The Perl Toolchain Summit needs more sponsors. If your company depends on Perl, please support this very important event.

NAME

Alvis::NLPPlatform::Annotation - Perl extension for managing XML annotation of documents in the Alvis format

SYNOPSIS

use Alvis::NLPPlatform::Annotation;

Alvis::NLPPlatform::Annotation::load_xml($doc_xml);

Alvis::NLPPlatform::Annotation::render_xml($doc_xml, \*STDOUT);

DESCRIPTION

This module provides two main methods (load_xml and render_xml) for loading and dumping XML annotated documents conformed to the Alvis DTD (see http://www.alvis/info ).

Documents are read on the standard input and load in a has table. Annotated documents are written on a file thanks to the descriptor given as parameter. Note that the input documents can be annoted or not, even partially annotated.

METHODS

read_key_id()

    read_key_id($element_id);

this method returns the number in the id ($element_id) of the token or word XML element (10 in the element id 'token10').

sort_keys()

    sort_keys($element_id1, $element_id2);

This method sorts two xml element ids ($element_id1 and $element_id2) after removing string refering to the type of the xml element ("token", "word", etc.).

sort()

    sort($ref_hashtable)

This method sorts elements of the hash table ($ref_hashtable) according to the number in the id ($element_id) of the XML elements (10 in the element id 'token10').

render()

    render($doc_hash, $descriptor);

Write the XML document annotation in the specified decriptor ($descriptor). The document is passed as a hashtable ($doc_hash) loaded by the method load_xml. This hashtable can be modified by NLP Wrappers (Alvis::NLPPlatform::NLPWrappers).

The method return 0 in case of success.

render_xml()

    render($doc_hash, $descriptor, $printCollectionHeaderFooter);

Main method used for generating XML document annotations. $descriptor is the decriptor of the file where the document will be stored. $doc_hash is the hashtable containing the annotated document. $printCollectionHeaderFooter indicates if the documentCollection header and footer have to be printed. $hash_config is the reference to the hashtable containing the variables defined in the configuration file).

The method return 0 in case of success.

load_xml()

    load_xml($doc_xml);

Read a input XML annotated document ($doc_xml) on STDIN. The loaded annotations are stored in a hashtable. This hashtable can be modified by NLP Wrappers (Alvis::NLPPlatform::NLPWrappers).

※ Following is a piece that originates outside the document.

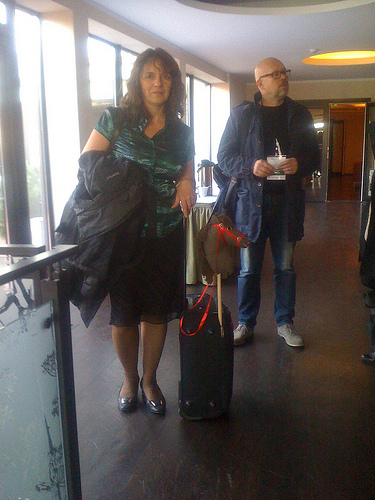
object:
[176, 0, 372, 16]
hole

The method return 0 in case of success.

    print_Annotation($descriptor, $string);

This method prints annotations in the descriptor and insures any conformance, (to UTF-8 for instance).

# =head1 ENVIRONMENT

SEE ALSO

Alvis::NLPPlatform

Alvis web site: http://www.alvis.info

AUTHORS

Thierry Hamon <thierry.hamon@lipn.univ-paris13.fr> and Julien Deriviere <julien.deriviere@lipn.univ-paris13.fr>

LICENSE

Copyright (C) 2005 by Thierry Hamon and Julien Deriviere

This program is free software; you can redistribute it and/or modify it under the same terms as Perl itself, either Perl version 5.8.6 or, at your option, any later version of Perl 5 you may have available.